* start Text block *

On 2016-07-28 15:40:48 -0400, Robert Haas wrote:

On Wed, Jul 27, 2016 at 7:26 PM, Andres Freund <andres@anarazel.de> wrote:

Also, I wonder why it's right to use
pairingheap_first() instead of looking at the oldest snapshot on the
active snapshot stack, or conversely why that is right and this is
not. Or maybe we need to check both.

Well, generally, the older the snapshot we use is, the more we'll error
out spuriously. The reason to use the oldest from the pairing heap is
that that'll be the most conservative value, right? If there's neither
an active, nor a registered snapshot, we'll not prevent pruning in the
first place (and xmin ought to be invalid). As registered snapshots are
usually "older" than active ones, we definitely have to check those. But
you're right, it seems safer to also check active ones - which squares
with SnapshotResetXmin().

OK. That's a bit inconvenient because we don't have an O(1) way to
access the bottom of the active snapshot stack; I've attempted to add
such a mechanism here.

I think just iterating through the active snapshots would have been
fine. Afaics there's no guarantee that the first active snapshot pushed
is the relevant one - in contrast to registered one, which are ordered
by virtue of the heap.

But there's a bit of spooky action at a
distance: if we don't see any snapshots, then we have to assume that
the scan is being performed with a non-MVCC snapshot and therefore we
don't need to worry. But there's no way to verify that via an
assertion, because the connection between the relevant MVCC snapshot
and the corresponding TOAST snapshot is pretty indirect, mediated only
by snapmgr.c.

Hm. Could we perhaps assert that the session has a valid xmin?

I don't think so. CLUSTER?

That should have one during any toast lookups afaics - the relevant code
is
/* Start a new transaction for each relation. */
StartTransactionCommand();
/* functions in indexes may want a snapshot set */
PushActiveSnapshot(GetTransactionSnapshot());
/* Do the job. */
cluster_rel(rvtc->tableOid, rvtc->indexOid, true, stmt->verbose);
PopActiveSnapshot();
CommitTransactionCommand();
right? And
Snapshot
GetSnapshotData(Snapshot snapshot)
{
...

if (!TransactionIdIsValid(MyPgXact->xmin))
MyPgXact->xmin = TransactionXmin = xmin;
sets xmin.

Greetings,

Andres Freund

--
Sent via pgsql-hackers mailing list (pgsql-hackers@postgresql.org)
To make changes to your subscription:
http://www.postgresql.org/mailpref/pgsql-hackers

#5Robert Haas
robertmhaas@gmail.com
In reply to: Andres Freund (#4)
Re: old_snapshot_threshold allows heap:toast disagreement

On Thu, Jul 28, 2016 at 7:29 PM, Andres Freund <andres@anarazel.de> wrote:

I think just iterating through the active snapshots would have been
fine. Afaics there's no guarantee that the first active snapshot pushed
is the relevant one - in contrast to registered one, which are ordered
by virtue of the heap.

* end Text block *
* start Excerpted data *

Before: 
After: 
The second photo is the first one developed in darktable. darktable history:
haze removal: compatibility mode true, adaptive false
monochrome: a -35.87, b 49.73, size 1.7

* end Excerpted data *
* start Excerpted data *

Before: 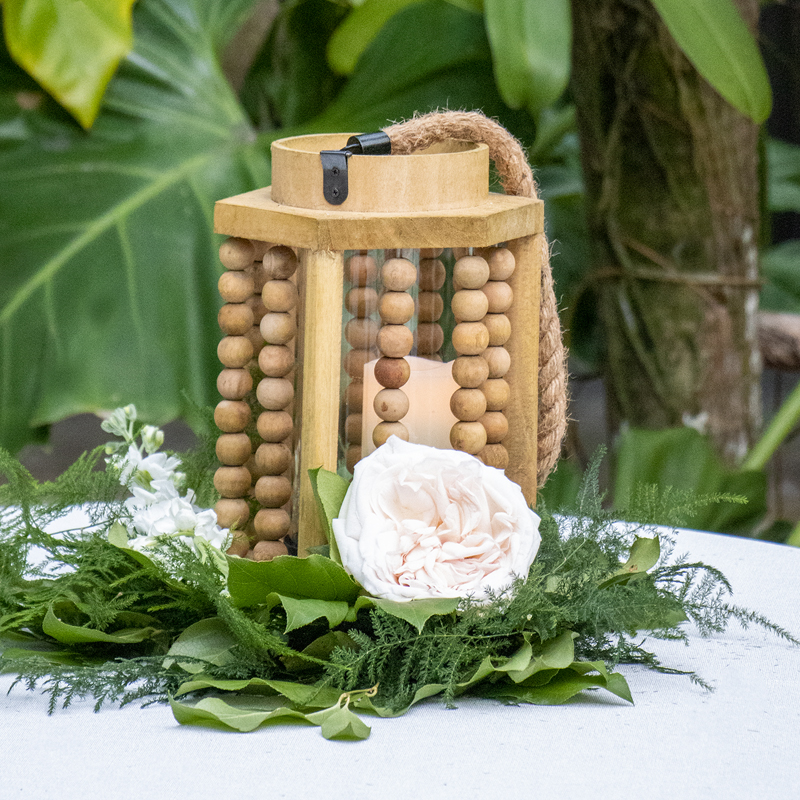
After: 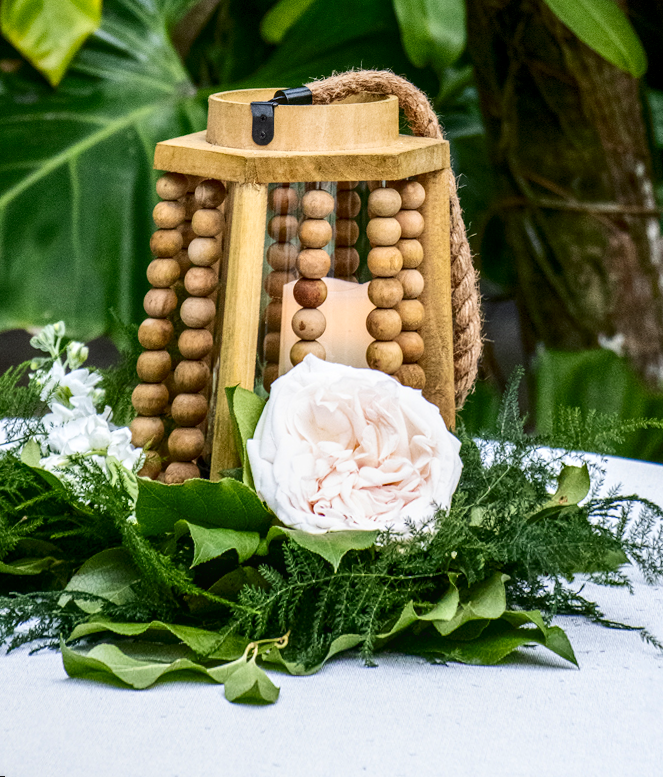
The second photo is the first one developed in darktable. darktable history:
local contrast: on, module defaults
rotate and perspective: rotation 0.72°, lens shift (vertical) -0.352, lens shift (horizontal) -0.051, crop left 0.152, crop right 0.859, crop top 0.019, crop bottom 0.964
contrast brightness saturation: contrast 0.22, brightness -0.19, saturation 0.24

* end Excerpted data *
* start Excerpted data *

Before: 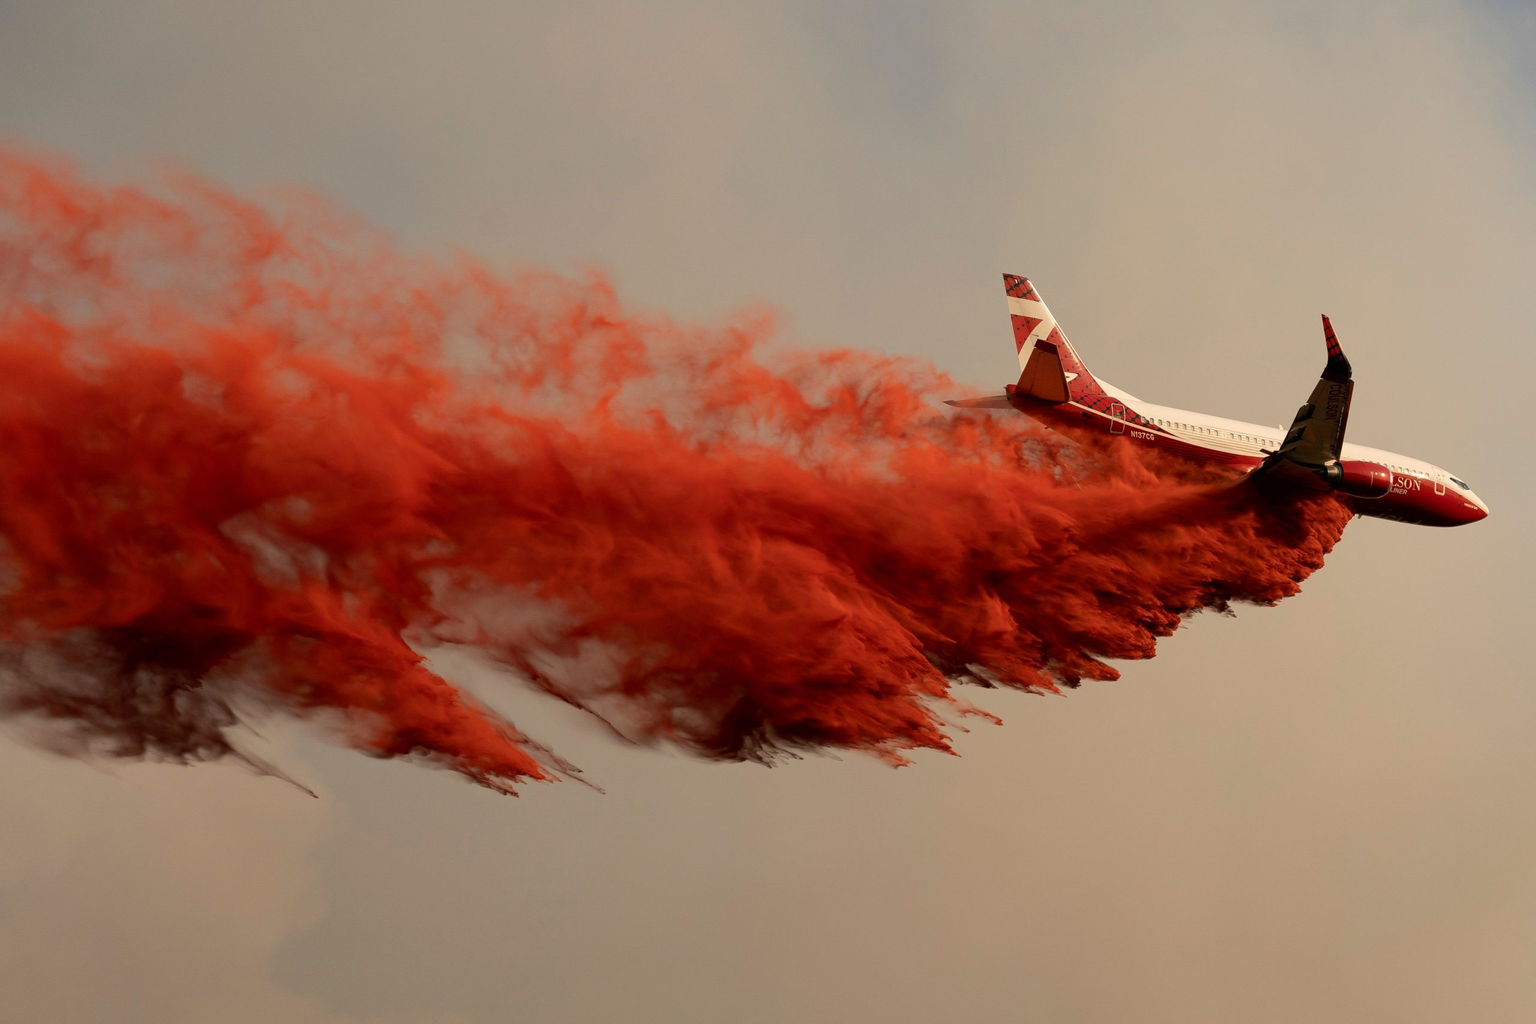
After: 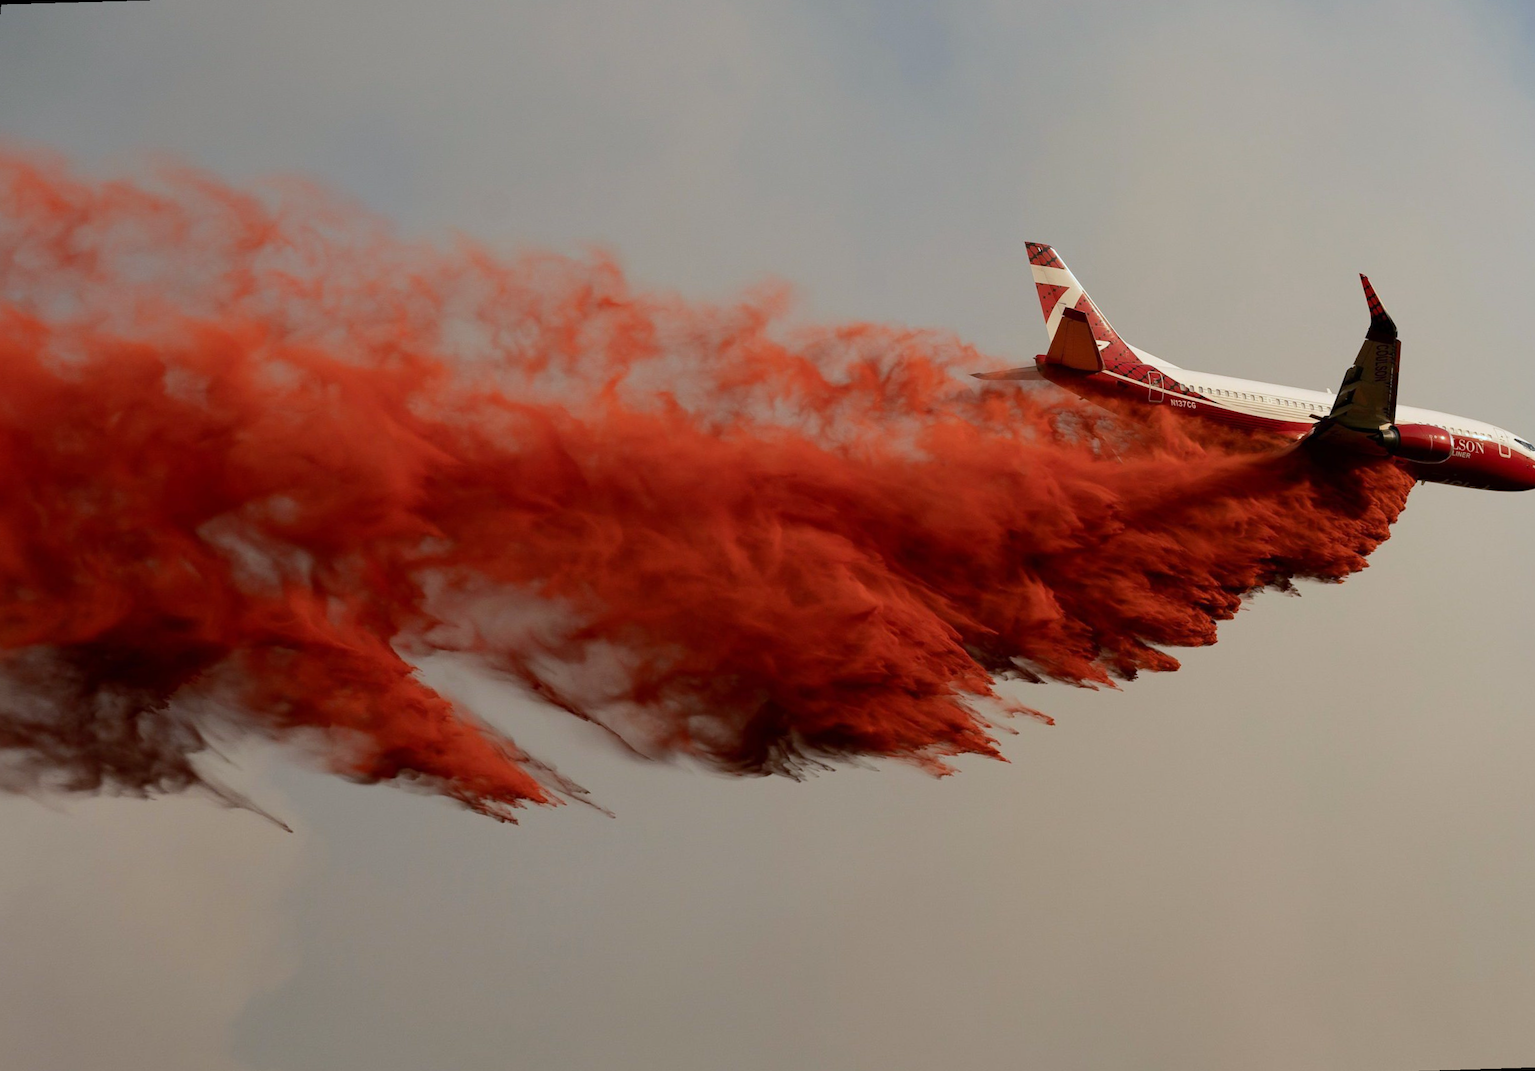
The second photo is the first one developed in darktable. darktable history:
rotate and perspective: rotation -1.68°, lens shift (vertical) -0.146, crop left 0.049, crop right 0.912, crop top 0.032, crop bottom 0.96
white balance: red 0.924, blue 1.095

* end Excerpted data *

Written instruction 1:
In the snapshot thread, name every function called in the code that follows "the relevant code is" and ends before "right?".
Written instruction 2:
Summarize the snapshot thread in two sentences.
Written instruction 3:
Answer these questions about the snapshot thread:
(a) What is the subject line of message #5?
(b) Which file is said to mediate the connection between the relevant MVCC snapshot and the corresponding TOAST snapshot?
(c) Which function does also checking active snapshots square with?

Written answer 1:
StartTransactionCommand, PushActiveSnapshot, GetTransactionSnapshot, cluster_rel, PopActiveSnapshot, CommitTransactionCommand

Written answer 2:
The thread asks whether to check the oldest registered snapshot from the pairing heap or the oldest snapshot on the active snapshot stack, and a reply agrees that it seems safer to check the active ones too. It also asks whether the session can be asserted to have a valid xmin, and it cites the CLUSTER code, which pushes an active snapshot, and GetSnapshotData, which sets xmin.

Written answer 3:
(a) Re: old_snapshot_threshold allows heap:toast disagreement
(b) snapmgr.c
(c) SnapshotResetXmin()